(Design files in plain text)
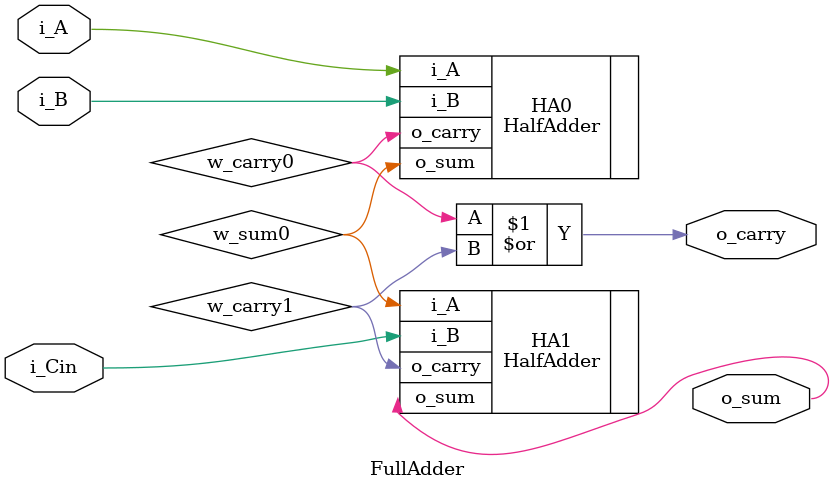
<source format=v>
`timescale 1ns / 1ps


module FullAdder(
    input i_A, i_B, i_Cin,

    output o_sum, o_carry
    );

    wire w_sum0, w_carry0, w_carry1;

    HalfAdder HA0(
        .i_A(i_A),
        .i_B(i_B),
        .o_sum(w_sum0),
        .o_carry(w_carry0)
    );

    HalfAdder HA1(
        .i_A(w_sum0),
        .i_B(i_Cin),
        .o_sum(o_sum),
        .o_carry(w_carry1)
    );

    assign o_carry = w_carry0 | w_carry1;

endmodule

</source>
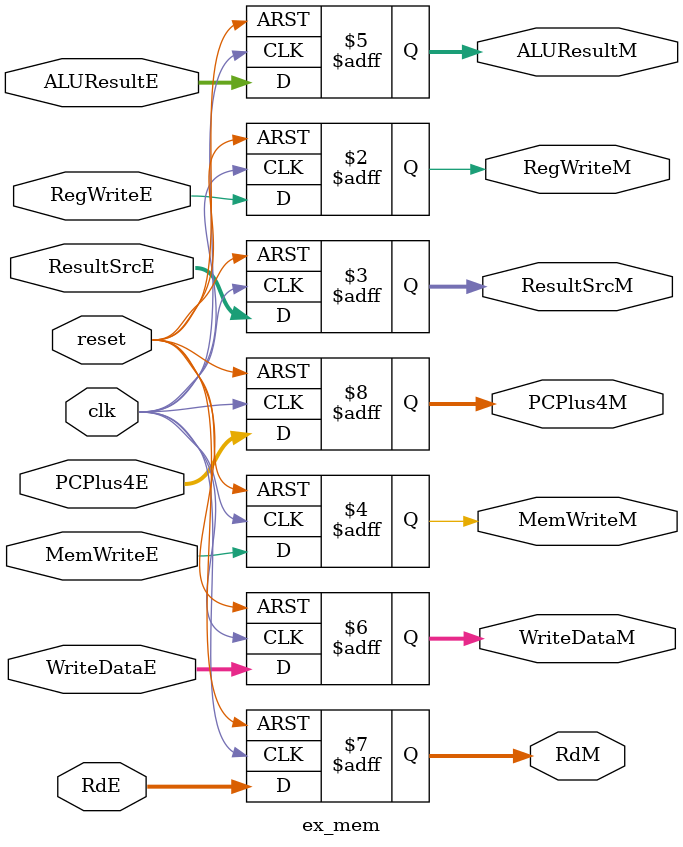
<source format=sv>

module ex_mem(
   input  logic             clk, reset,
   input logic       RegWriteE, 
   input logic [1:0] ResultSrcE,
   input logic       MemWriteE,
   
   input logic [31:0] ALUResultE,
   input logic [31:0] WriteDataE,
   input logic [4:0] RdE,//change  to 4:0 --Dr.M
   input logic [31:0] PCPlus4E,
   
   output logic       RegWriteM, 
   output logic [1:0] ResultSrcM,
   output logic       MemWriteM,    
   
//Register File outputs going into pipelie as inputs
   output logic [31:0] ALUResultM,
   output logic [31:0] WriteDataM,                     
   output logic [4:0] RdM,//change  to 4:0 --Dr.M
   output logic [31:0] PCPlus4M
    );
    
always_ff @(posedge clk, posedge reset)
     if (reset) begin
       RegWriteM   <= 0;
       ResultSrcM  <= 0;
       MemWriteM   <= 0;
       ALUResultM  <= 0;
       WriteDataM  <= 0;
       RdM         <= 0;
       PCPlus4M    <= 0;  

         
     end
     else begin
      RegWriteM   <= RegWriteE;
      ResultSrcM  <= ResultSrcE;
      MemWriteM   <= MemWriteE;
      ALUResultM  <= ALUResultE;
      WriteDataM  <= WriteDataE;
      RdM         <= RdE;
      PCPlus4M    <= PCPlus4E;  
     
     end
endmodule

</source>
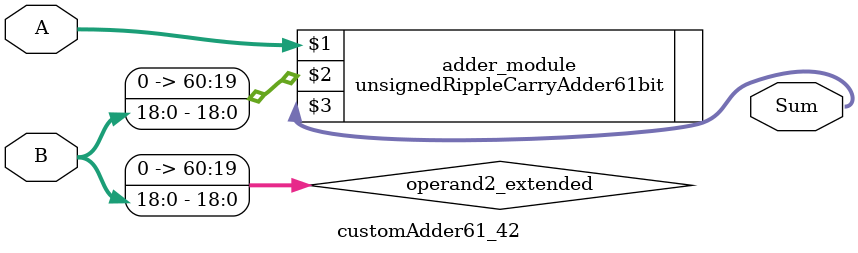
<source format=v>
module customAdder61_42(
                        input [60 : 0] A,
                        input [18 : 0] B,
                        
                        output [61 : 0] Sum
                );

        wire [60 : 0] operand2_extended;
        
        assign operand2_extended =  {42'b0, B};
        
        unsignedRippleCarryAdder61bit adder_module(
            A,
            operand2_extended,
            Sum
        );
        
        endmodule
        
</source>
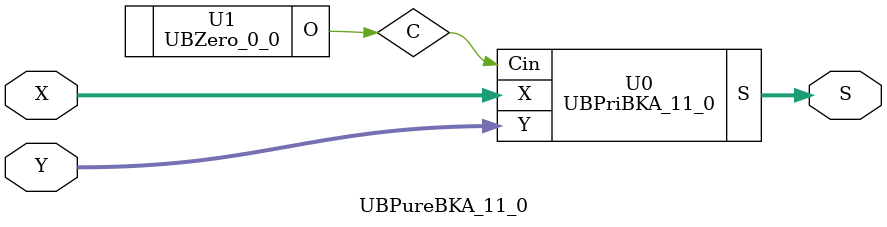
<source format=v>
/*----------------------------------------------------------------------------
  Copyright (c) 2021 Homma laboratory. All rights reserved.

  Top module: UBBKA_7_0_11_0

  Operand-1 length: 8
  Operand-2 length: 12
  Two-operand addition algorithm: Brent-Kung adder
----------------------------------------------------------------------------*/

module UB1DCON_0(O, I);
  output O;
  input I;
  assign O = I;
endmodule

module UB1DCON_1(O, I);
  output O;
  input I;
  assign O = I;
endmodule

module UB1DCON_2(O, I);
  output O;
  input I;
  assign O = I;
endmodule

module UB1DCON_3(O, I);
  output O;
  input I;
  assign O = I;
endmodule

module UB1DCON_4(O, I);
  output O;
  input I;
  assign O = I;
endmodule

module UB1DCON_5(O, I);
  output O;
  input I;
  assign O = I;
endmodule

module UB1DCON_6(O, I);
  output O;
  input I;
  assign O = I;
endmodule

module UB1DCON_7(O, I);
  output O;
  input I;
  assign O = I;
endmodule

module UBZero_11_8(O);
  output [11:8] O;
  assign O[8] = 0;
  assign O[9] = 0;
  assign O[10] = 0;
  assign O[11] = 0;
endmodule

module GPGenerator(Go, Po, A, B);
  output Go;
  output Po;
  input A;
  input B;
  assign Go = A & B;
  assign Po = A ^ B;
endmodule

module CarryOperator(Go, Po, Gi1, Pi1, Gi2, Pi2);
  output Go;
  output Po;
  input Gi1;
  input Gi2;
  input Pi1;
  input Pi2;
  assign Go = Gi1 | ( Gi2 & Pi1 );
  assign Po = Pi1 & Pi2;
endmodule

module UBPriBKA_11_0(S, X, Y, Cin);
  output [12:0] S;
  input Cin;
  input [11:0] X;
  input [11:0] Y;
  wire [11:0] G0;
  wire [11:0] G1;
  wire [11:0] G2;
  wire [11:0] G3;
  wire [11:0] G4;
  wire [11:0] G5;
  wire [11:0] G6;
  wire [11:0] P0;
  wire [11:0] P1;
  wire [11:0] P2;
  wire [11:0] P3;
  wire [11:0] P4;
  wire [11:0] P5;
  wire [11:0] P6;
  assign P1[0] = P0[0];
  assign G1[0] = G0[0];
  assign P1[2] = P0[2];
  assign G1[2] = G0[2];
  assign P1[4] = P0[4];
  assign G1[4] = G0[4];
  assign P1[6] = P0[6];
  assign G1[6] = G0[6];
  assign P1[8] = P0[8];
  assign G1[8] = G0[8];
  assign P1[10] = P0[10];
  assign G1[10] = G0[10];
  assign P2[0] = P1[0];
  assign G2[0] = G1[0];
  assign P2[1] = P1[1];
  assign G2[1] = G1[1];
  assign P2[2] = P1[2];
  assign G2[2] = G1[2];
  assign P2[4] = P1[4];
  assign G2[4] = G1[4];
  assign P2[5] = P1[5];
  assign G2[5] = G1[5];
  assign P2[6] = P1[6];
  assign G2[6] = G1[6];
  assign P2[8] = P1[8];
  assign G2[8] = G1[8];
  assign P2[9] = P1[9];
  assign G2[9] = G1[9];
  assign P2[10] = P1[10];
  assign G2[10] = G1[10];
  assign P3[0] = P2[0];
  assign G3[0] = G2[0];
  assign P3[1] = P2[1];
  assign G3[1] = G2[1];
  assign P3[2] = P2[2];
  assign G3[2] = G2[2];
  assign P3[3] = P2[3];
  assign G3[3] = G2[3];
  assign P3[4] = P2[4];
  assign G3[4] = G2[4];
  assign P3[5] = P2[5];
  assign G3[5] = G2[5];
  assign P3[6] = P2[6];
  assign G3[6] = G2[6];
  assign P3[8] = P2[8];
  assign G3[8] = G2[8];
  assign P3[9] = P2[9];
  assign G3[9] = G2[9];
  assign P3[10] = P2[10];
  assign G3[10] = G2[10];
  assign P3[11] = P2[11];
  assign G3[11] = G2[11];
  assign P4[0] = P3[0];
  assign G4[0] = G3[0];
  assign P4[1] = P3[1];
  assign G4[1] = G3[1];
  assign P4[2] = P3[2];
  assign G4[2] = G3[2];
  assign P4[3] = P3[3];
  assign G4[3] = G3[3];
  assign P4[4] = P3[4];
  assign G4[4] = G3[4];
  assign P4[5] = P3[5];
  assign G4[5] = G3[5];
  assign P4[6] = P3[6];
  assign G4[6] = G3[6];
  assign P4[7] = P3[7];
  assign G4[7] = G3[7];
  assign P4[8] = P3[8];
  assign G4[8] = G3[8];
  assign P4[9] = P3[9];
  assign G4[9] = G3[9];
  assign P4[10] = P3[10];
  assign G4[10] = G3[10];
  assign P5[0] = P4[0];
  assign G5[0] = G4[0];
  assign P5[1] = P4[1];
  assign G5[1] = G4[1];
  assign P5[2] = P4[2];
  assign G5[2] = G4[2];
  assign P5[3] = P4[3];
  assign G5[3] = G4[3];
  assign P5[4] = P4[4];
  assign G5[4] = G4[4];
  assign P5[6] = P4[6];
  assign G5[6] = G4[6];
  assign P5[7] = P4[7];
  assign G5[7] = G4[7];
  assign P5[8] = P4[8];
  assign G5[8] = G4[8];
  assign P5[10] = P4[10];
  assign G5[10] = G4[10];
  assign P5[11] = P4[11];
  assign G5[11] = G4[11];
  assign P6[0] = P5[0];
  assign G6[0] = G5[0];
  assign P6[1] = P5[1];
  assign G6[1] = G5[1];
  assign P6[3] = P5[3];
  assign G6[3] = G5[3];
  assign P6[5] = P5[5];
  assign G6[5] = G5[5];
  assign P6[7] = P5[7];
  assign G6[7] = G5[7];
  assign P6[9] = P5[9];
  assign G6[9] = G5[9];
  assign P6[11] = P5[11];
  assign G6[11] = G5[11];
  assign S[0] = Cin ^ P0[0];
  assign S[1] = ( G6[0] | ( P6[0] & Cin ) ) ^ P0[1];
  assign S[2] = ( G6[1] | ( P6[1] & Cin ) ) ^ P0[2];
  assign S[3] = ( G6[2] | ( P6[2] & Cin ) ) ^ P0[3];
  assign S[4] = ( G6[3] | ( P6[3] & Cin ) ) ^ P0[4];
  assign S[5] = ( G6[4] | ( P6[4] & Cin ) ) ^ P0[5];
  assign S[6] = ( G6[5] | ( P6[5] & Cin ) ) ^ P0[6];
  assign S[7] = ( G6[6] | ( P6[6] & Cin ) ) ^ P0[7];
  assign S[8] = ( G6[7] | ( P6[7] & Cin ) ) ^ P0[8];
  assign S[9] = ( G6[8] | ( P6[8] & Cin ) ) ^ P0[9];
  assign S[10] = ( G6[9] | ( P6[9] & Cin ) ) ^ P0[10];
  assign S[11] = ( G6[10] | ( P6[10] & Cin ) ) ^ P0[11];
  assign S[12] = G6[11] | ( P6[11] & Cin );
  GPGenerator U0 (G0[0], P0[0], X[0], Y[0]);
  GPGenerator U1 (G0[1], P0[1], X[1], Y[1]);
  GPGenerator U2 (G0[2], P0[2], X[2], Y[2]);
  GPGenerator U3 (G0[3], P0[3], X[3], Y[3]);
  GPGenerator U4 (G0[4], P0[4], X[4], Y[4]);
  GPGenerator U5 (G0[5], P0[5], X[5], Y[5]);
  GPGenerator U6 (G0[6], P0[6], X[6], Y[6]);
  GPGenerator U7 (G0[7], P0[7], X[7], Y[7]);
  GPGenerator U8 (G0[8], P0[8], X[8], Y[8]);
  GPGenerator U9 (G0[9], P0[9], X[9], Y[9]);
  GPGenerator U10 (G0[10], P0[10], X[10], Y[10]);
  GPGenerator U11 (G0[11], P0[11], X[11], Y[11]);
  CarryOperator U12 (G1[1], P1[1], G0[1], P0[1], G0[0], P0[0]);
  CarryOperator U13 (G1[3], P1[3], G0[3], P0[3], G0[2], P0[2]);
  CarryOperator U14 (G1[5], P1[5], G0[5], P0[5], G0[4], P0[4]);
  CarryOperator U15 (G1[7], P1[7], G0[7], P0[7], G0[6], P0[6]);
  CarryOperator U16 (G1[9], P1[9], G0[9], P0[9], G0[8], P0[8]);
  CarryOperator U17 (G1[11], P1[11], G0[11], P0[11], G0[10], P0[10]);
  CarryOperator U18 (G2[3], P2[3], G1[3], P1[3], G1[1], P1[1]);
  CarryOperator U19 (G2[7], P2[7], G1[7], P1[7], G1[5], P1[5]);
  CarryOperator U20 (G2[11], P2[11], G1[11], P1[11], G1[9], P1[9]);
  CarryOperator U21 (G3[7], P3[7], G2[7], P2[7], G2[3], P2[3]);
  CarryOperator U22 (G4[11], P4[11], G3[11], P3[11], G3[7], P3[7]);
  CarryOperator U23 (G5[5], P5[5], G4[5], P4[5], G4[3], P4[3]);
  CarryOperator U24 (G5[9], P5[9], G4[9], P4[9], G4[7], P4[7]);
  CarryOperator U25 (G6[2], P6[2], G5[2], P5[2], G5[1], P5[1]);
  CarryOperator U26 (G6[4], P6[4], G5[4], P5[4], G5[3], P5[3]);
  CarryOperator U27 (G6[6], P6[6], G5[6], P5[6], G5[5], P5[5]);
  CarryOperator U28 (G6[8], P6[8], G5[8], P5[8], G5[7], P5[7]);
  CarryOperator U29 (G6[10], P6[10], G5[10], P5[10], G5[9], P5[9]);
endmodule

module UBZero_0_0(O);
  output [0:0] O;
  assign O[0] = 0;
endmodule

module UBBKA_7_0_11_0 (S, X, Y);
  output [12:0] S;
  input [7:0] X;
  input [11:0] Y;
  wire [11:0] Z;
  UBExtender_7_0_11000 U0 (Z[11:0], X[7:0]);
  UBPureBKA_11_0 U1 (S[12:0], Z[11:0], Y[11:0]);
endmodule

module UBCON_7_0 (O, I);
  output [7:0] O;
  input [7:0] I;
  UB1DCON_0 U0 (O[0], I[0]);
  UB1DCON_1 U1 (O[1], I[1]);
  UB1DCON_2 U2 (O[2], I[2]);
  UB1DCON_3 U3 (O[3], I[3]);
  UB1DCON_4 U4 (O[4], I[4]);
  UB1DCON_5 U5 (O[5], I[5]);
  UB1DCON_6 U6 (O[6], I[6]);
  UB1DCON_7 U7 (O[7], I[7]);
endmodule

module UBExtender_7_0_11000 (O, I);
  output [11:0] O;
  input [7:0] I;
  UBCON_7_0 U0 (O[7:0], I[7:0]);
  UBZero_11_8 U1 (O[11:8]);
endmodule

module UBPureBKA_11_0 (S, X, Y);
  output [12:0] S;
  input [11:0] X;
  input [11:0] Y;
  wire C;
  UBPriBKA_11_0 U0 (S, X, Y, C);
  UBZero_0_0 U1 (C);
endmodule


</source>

> **Problem description**
Please make an exact copy of the lines above from the line with "assign P3[5] = P2[5];" through the line with "assign S[1] = ( G6[0]", both ends included.

> **Output for this exercise**
  assign P3[5] = P2[5];
  assign G3[5] = G2[5];
  assign P3[6] = P2[6];
  assign G3[6] = G2[6];
  assign P3[8] = P2[8];
  assign G3[8] = G2[8];
  assign P3[9] = P2[9];
  assign G3[9] = G2[9];
  assign P3[10] = P2[10];
  assign G3[10] = G2[10];
  assign P3[11] = P2[11];
  assign G3[11] = G2[11];
  assign P4[0] = P3[0];
  assign G4[0] = G3[0];
  assign P4[1] = P3[1];
  assign G4[1] = G3[1];
  assign P4[2] = P3[2];
  assign G4[2] = G3[2];
  assign P4[3] = P3[3];
  assign G4[3] = G3[3];
  assign P4[4] = P3[4];
  assign G4[4] = G3[4];
  assign P4[5] = P3[5];
  assign G4[5] = G3[5];
  assign P4[6] = P3[6];
  assign G4[6] = G3[6];
  assign P4[7] = P3[7];
  assign G4[7] = G3[7];
  assign P4[8] = P3[8];
  assign G4[8] = G3[8];
  assign P4[9] = P3[9];
  assign G4[9] = G3[9];
  assign P4[10] = P3[10];
  assign G4[10] = G3[10];
  assign P5[0] = P4[0];
  assign G5[0] = G4[0];
  assign P5[1] = P4[1];
  assign G5[1] = G4[1];
  assign P5[2] = P4[2];
  assign G5[2] = G4[2];
  assign P5[3] = P4[3];
  assign G5[3] = G4[3];
  assign P5[4] = P4[4];
  assign G5[4] = G4[4];
  assign P5[6] = P4[6];
  assign G5[6] = G4[6];
  assign P5[7] = P4[7];
  assign G5[7] = G4[7];
  assign P5[8] = P4[8];
  assign G5[8] = G4[8];
  assign P5[10] = P4[10];
  assign G5[10] = G4[10];
  assign P5[11] = P4[11];
  assign G5[11] = G4[11];
  assign P6[0] = P5[0];
  assign G6[0] = G5[0];
  assign P6[1] = P5[1];
  assign G6[1] = G5[1];
  assign P6[3] = P5[3];
  assign G6[3] = G5[3];
  assign P6[5] = P5[5];
  assign G6[5] = G5[5];
  assign P6[7] = P5[7];
  assign G6[7] = G5[7];
  assign P6[9] = P5[9];
  assign G6[9] = G5[9];
  assign P6[11] = P5[11];
  assign G6[11] = G5[11];
  assign S[0] = Cin ^ P0[0];
  assign S[1] = ( G6[0] | ( P6[0] & Cin ) ) ^ P0[1];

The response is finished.